§ **TASK REQUIREMENTS**
Your job is to report every line of the entries that has "events".

§ **MATERIAL PROVIDED**
+===+

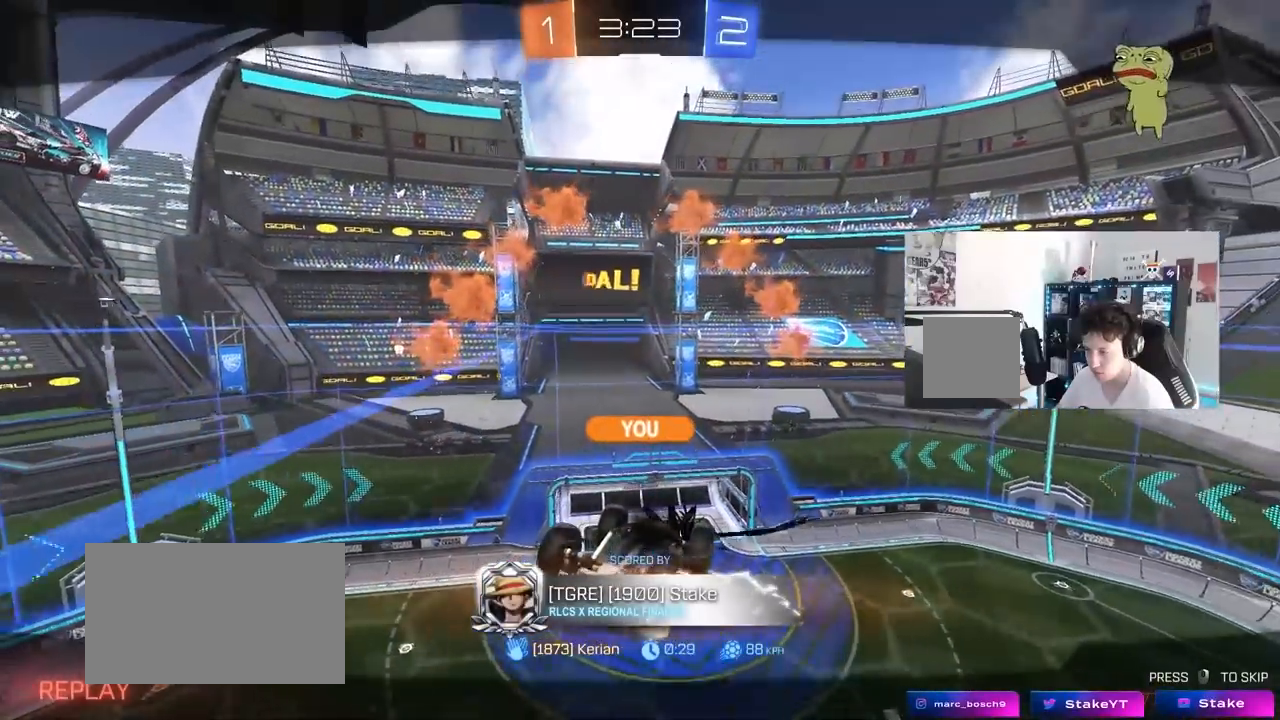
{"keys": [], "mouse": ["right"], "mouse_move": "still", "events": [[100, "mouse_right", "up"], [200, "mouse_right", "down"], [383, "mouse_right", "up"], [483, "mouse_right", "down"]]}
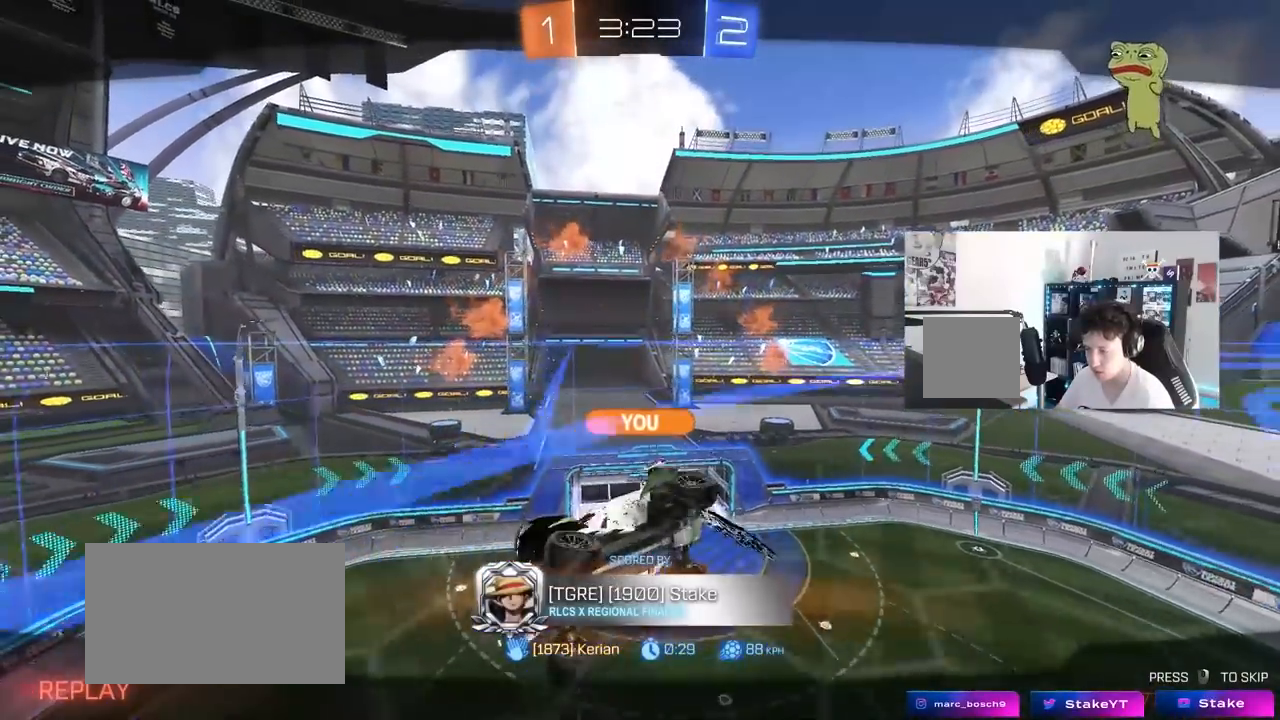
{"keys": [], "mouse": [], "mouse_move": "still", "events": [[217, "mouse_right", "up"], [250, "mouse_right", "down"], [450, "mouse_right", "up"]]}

+===+

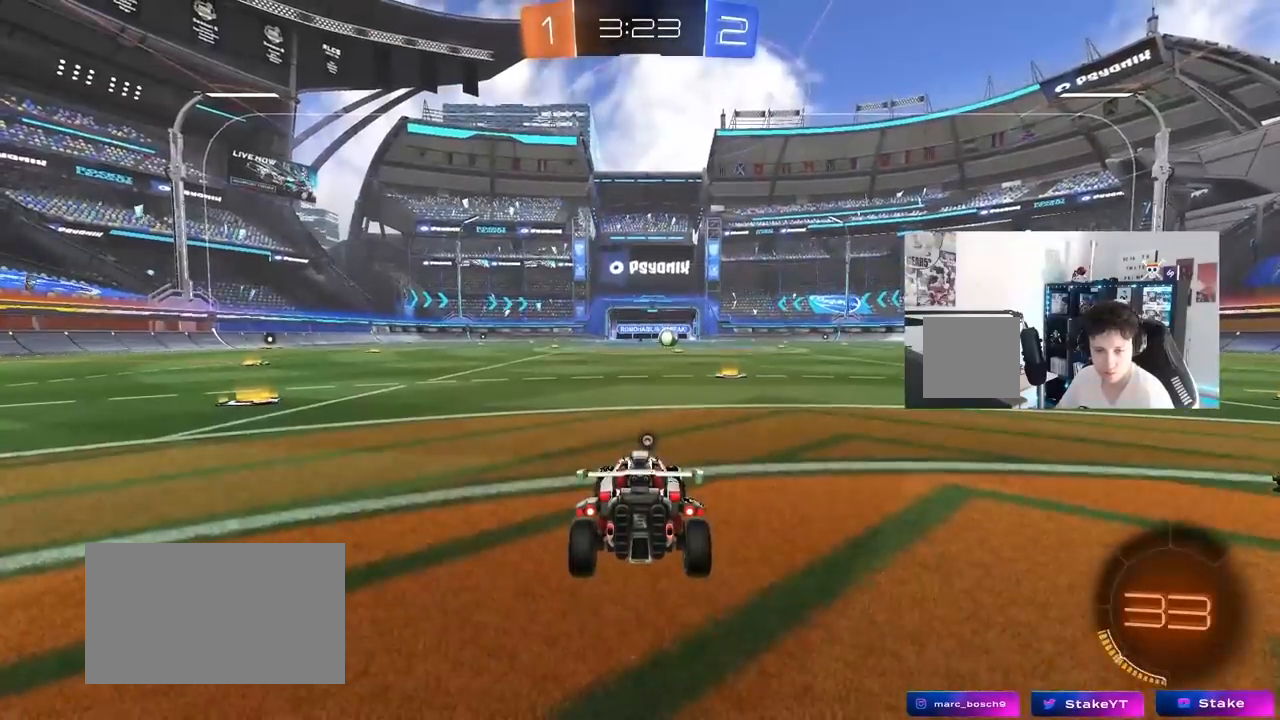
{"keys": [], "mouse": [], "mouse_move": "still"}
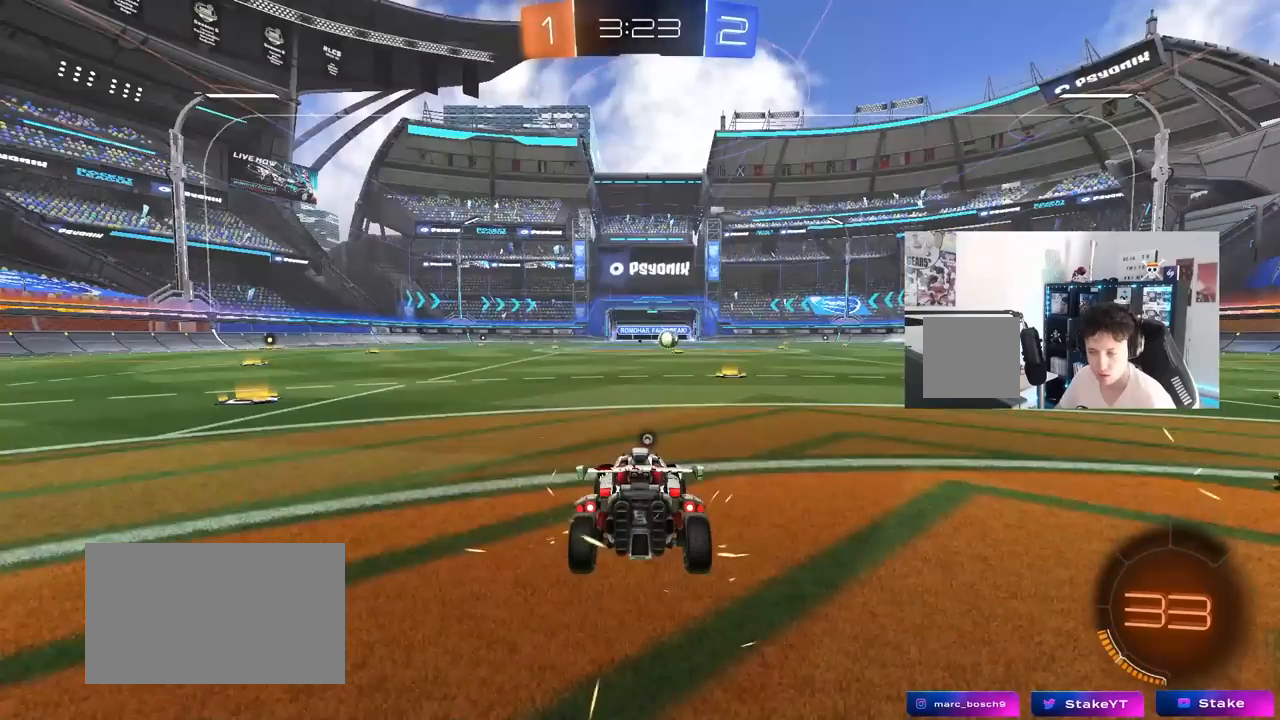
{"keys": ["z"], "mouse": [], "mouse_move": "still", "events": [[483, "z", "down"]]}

+===+

§ **REPLY**
{"keys": [], "mouse": ["right"], "mouse_move": "still", "events": [[100, "mouse_right", "up"], [200, "mouse_right", "down"], [383, "mouse_right", "up"], [483, "mouse_right", "down"]]}
{"keys": [], "mouse": [], "mouse_move": "still", "events": [[217, "mouse_right", "up"], [250, "mouse_right", "down"], [450, "mouse_right", "up"]]}
{"keys": ["z"], "mouse": [], "mouse_move": "still", "events": [[483, "z", "down"]]}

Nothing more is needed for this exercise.